Friday, February 08, 2008

The racial nuances deftly sprinkled as an unobtrusive backdrop to J.M. Coetzee's BOYHOOD, reminded me of a poem I'd not read in years, and had to trawl through my shelves to find; italicized words have explanatory notes at the end provided by the editors of the volume I took this from; do ask in the comments if there's anything still not clear though:
KHOIKHOI-Son-of-Man by Modikwe Dikobe, South Africa, born 1913

I thought I was soul and skin
Pedigree muntu
Until yesterday I heard the truth
Grandfather was a Khoisan.

A slave of a trekboer
Fleeing from the Cape laws
Freeing slaves.

At night
He was tied to an oxwagon wheel
Groaning
Day by day leading sixteen span
Fleeing from the Cape.

Night by night
Somewhere there was a cock-crow
A barking dog
A smell of damp fuel
Then he realized that beyond that ridge
Could be a village
Of people like him.

He unfastened himself,
Trotted out of the camp,
Vanished into the night.

At dawn he was at a village
Begging to be taken into the tribe
'A tribesman, hunter, chief's servant and messenger.'

Swift as an antelope was he
Outstripping runners
Chased by dogs.
'Ka modimo', they swore.
'He is a man of the cloud.
'Ompone ke tswa kae?'
A legendary tale: where have you seen me?
'I have seen you from the cloud.'
Khoikhoi-Son-of-Man.

I knew since yesterday
that he was my grandfather
Khoikhoi-Son-of-Man.
Notes:
muntu Slang term for a black African; now considered degrading.

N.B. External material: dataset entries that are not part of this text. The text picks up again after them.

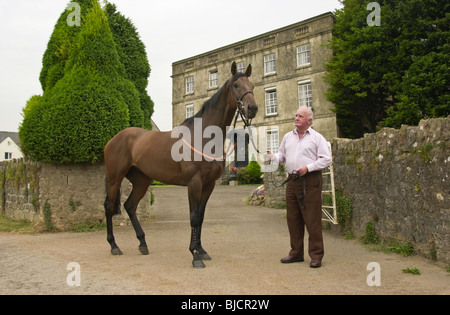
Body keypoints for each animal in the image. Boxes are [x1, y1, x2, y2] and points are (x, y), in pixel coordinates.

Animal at [102, 62, 256, 270]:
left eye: (252, 85)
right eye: (236, 85)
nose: (252, 108)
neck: (203, 136)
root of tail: (113, 139)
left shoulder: (209, 185)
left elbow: (201, 217)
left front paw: (202, 250)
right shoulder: (194, 183)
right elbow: (193, 217)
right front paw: (195, 255)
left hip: (142, 180)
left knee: (130, 205)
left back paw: (143, 243)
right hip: (115, 178)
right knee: (109, 207)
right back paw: (114, 245)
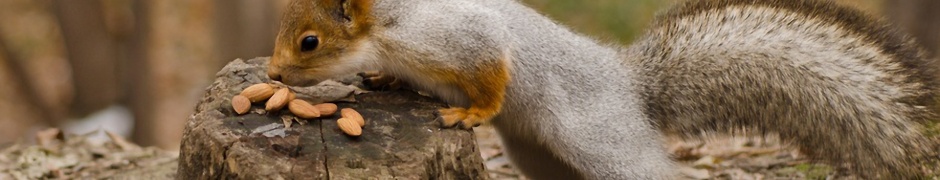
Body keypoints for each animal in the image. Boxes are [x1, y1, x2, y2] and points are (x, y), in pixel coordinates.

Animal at [266, 0, 940, 178]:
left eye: (309, 42)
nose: (272, 76)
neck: (385, 22)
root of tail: (631, 85)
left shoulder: (452, 40)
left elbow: (492, 72)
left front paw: (471, 113)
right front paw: (380, 78)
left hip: (602, 142)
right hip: (538, 154)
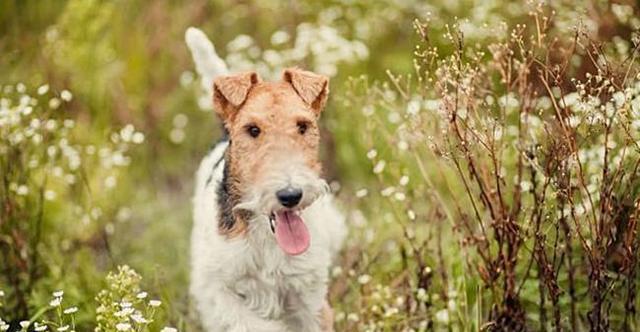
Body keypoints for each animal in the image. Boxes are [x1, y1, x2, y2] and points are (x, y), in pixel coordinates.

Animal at [189, 66, 348, 330]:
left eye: (303, 126)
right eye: (253, 129)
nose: (290, 195)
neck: (266, 237)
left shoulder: (309, 297)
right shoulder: (217, 289)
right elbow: (249, 322)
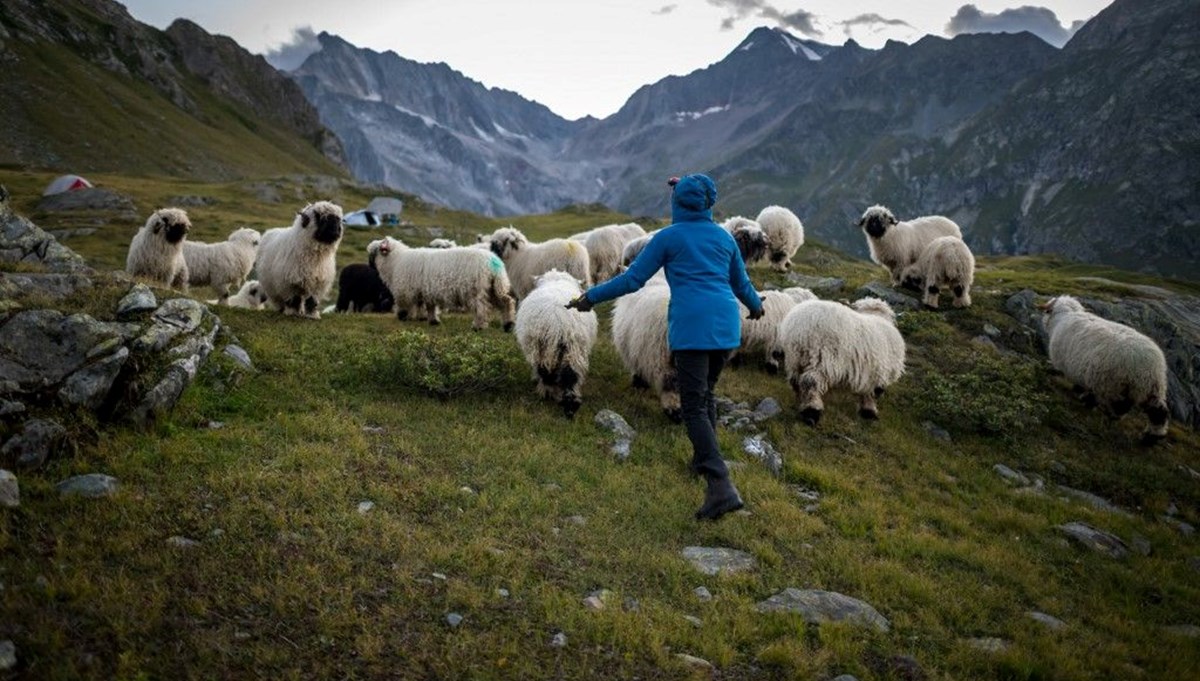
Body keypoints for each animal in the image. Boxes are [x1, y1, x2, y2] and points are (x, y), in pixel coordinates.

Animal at [367, 234, 513, 330]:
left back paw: (478, 326)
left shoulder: (405, 290)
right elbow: (427, 306)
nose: (370, 265)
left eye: (374, 251)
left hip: (476, 290)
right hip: (494, 287)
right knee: (507, 301)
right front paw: (430, 320)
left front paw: (402, 316)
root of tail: (494, 262)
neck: (395, 261)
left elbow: (404, 305)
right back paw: (508, 324)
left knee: (481, 308)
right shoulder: (425, 290)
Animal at [513, 268, 597, 417]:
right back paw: (568, 403)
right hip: (571, 346)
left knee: (545, 371)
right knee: (569, 374)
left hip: (542, 346)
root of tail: (555, 319)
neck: (557, 281)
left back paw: (549, 393)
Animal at [772, 297, 902, 426]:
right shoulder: (876, 375)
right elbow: (870, 394)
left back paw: (800, 405)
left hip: (794, 359)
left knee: (796, 383)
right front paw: (869, 412)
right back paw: (811, 412)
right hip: (820, 359)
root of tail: (797, 327)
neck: (876, 315)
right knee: (810, 383)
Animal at [1036, 296, 1166, 441]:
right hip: (1149, 389)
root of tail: (1151, 365)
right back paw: (1152, 437)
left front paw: (1079, 393)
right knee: (1158, 412)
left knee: (1119, 407)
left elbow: (1078, 384)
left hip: (1112, 383)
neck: (1065, 316)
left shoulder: (1074, 368)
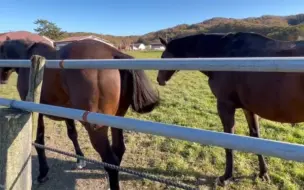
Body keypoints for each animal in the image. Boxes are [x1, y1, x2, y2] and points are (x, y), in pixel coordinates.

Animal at [0, 37, 160, 189]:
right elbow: (72, 134)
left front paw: (43, 172)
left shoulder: (37, 111)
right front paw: (80, 159)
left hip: (96, 129)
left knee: (110, 161)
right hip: (117, 120)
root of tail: (114, 53)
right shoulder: (67, 110)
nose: (2, 79)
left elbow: (39, 140)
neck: (27, 58)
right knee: (119, 151)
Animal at [158, 31, 304, 186]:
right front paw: (263, 173)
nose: (159, 79)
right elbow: (256, 137)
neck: (222, 54)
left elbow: (229, 139)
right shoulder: (248, 109)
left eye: (163, 57)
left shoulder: (225, 105)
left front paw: (226, 177)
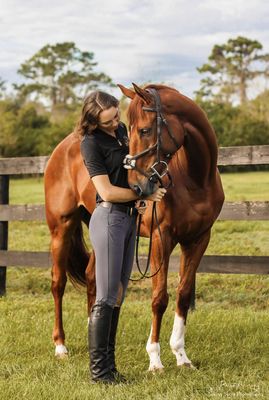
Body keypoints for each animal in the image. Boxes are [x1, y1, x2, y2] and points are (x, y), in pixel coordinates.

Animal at [44, 83, 224, 370]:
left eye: (145, 130)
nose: (137, 186)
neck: (195, 180)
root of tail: (64, 147)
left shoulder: (198, 239)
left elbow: (183, 294)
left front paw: (181, 356)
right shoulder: (162, 240)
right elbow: (159, 298)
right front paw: (155, 359)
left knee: (93, 277)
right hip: (61, 228)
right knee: (58, 283)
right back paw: (60, 346)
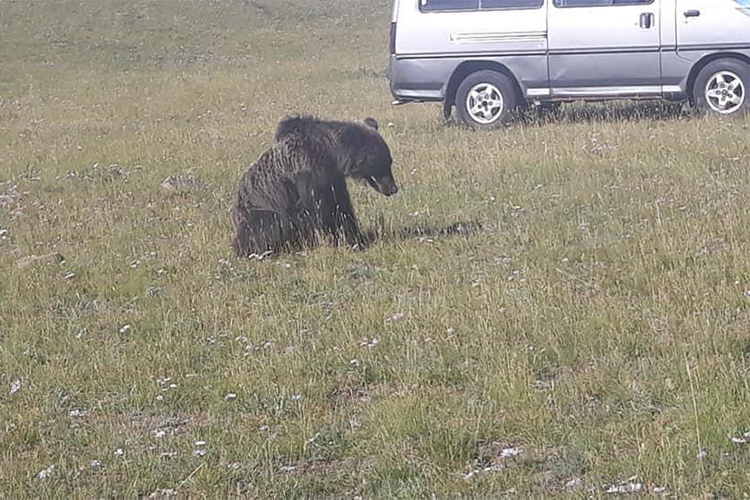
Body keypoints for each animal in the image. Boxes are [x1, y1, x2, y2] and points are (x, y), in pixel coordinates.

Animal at [234, 115, 400, 258]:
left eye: (389, 161)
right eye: (382, 163)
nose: (393, 189)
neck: (330, 155)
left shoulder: (334, 179)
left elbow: (341, 207)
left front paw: (355, 236)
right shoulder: (309, 175)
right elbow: (321, 210)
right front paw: (346, 240)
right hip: (257, 210)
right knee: (266, 226)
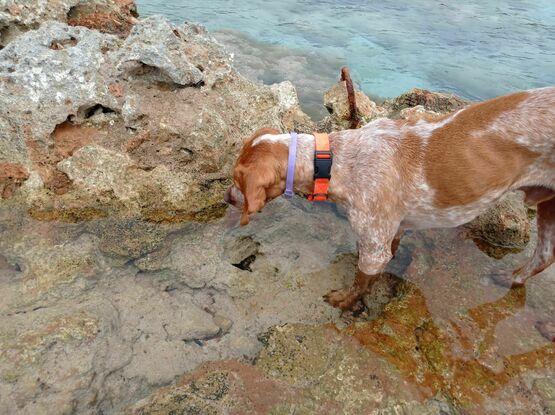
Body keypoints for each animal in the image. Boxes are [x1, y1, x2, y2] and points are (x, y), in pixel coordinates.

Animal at [224, 88, 552, 314]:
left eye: (236, 179)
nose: (226, 197)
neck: (333, 161)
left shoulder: (374, 247)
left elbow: (360, 281)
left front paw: (345, 300)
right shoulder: (389, 233)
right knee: (544, 257)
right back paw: (512, 278)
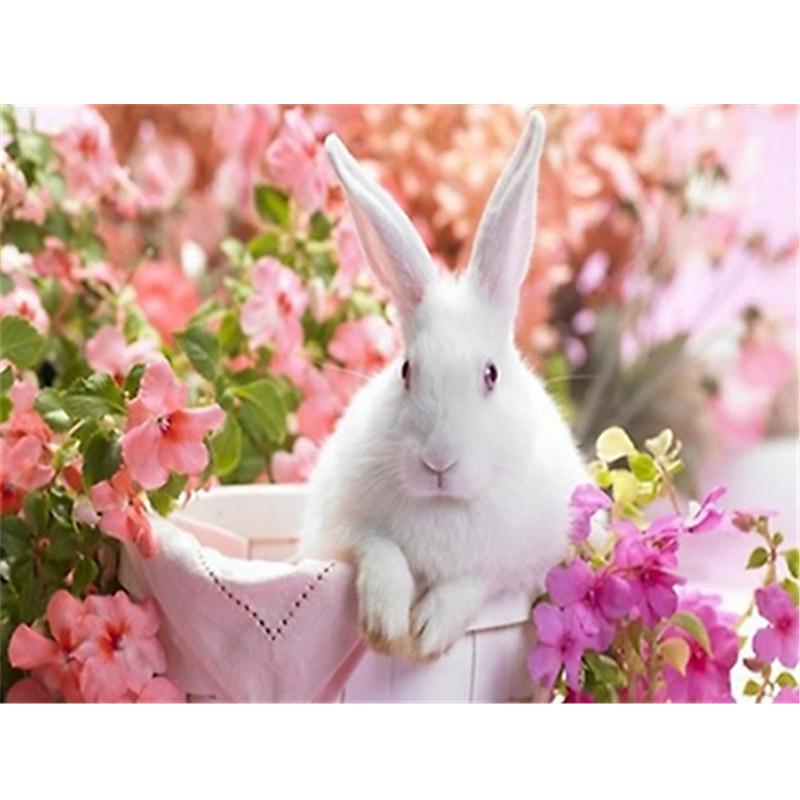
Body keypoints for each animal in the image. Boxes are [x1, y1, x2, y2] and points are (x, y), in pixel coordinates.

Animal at [299, 110, 590, 661]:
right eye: (406, 371)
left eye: (491, 374)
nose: (438, 462)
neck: (443, 506)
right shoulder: (342, 528)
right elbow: (380, 549)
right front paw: (387, 625)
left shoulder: (523, 561)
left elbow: (476, 580)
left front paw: (429, 630)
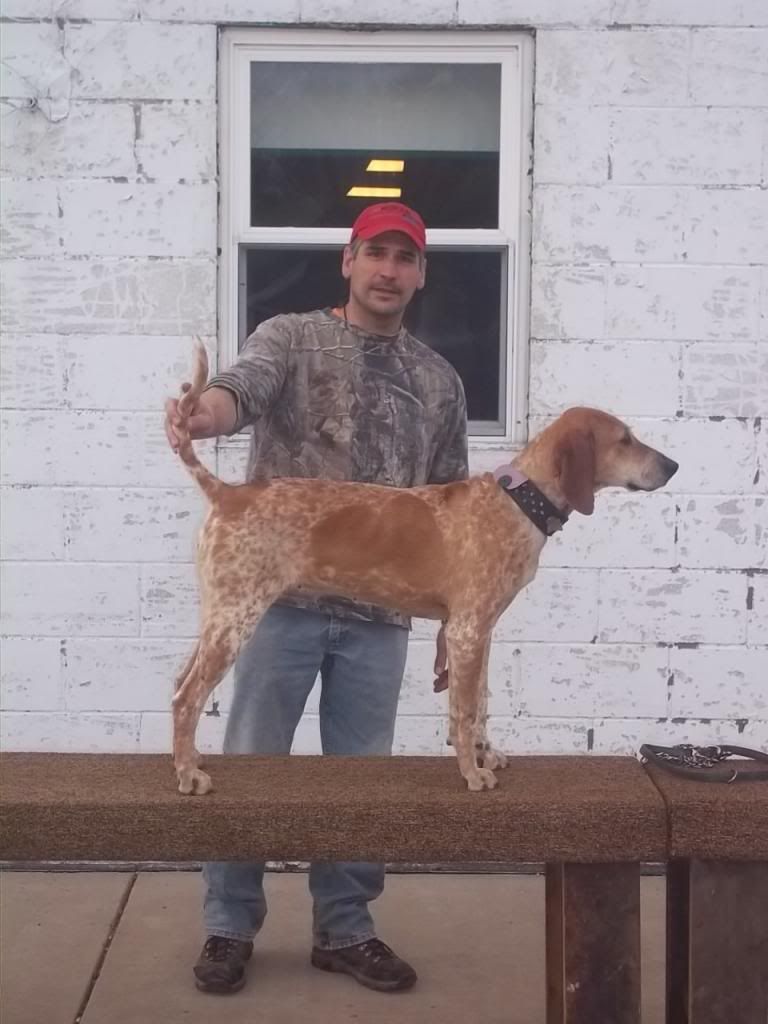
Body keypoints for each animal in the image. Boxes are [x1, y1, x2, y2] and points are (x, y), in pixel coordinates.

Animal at [171, 342, 678, 795]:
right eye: (625, 440)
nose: (673, 465)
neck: (519, 501)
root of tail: (227, 493)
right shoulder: (467, 632)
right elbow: (464, 710)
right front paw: (473, 774)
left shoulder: (477, 632)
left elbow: (481, 703)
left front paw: (485, 753)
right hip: (236, 618)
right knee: (186, 696)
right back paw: (187, 775)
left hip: (219, 617)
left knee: (180, 684)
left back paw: (190, 758)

Khoisan Hunter-gatherer tribe (initially called Bushmen) indigenous to the Cape; now largely exterminated.

trekboer The 'trekboers' were farmers of Dutch descent who left the Cape and travelled ('trekked') with wagons drawn by oxen into the interior of the country. One of the reasons they left was to escape new laws that made slavery illegal, and that would have freed their slaves.

'Ka modimo' 'By God' or 'I swear on oath' (Tswana).

'Ompone ke tswa kae?' These words are translated in the next line [of the poem].

"Dikobe was born in the Transvaal and raised in Sophiatown, a black township that was known for its cultural diversity and liveliness before it was rezoned as a 'white' residential area, and demolished by the apartheid government. He had limited access to schooling, and gained much of his education through correspondence. He held a variety of humble jobs, including selling newspapers. His first novel (The Marabi Dance), together with his poetry, identified him as a writer passionately concerned with black oppression under apartheid." (p. 138)

from SEASONS COME TO PASS: a poetry anthology for southern African students, 2nd edition, edited by Helen Moffett and Es'kia Mphahlele.